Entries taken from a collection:
━━━━━━━━━━━━━━━━━━━━

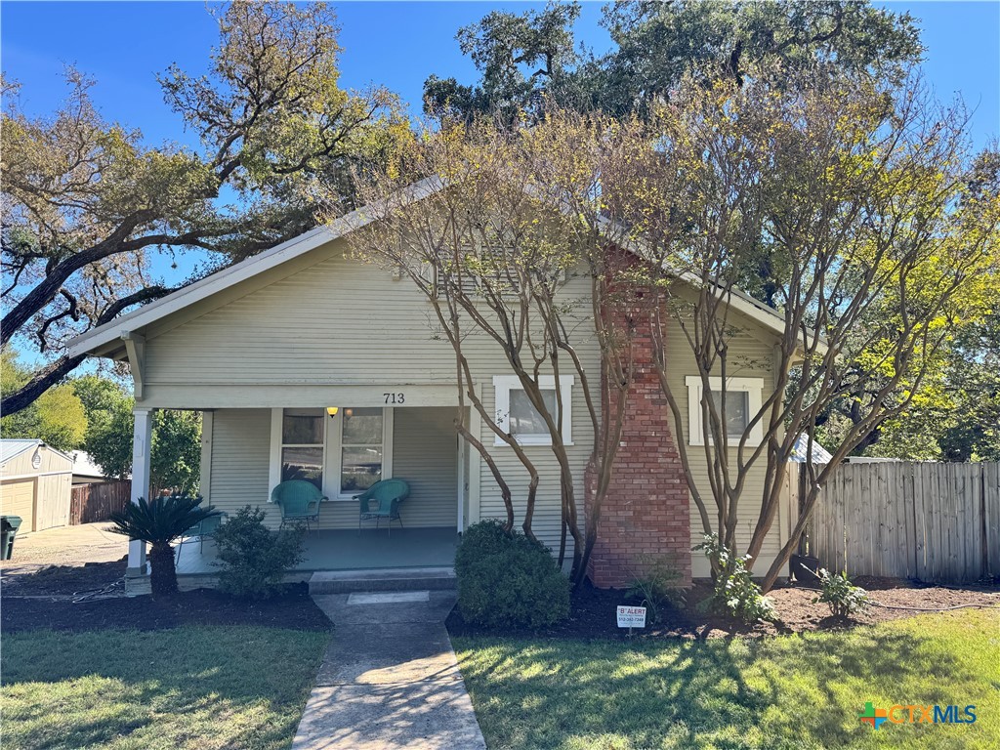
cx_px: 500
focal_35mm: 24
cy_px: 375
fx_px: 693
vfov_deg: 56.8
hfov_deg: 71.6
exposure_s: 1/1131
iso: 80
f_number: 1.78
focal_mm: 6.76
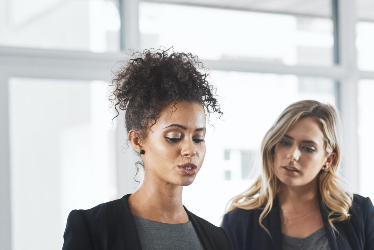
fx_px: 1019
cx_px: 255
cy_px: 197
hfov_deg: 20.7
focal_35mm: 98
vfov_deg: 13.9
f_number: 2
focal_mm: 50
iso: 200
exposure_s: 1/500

━━━━━━━━━━━━━━━━━━━━

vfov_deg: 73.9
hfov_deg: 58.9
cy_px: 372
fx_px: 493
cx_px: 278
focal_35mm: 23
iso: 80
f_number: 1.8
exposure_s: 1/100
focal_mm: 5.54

━━━━━━━━━━━━━━━━━━━━

Would you print exactly, and only, the lines of the data above from the line with "vfov_deg: 73.9" through the line with "focal_mm: 5.54", inclusive?

Task answer
vfov_deg: 73.9
hfov_deg: 58.9
cy_px: 372
fx_px: 493
cx_px: 278
focal_35mm: 23
iso: 80
f_number: 1.8
exposure_s: 1/100
focal_mm: 5.54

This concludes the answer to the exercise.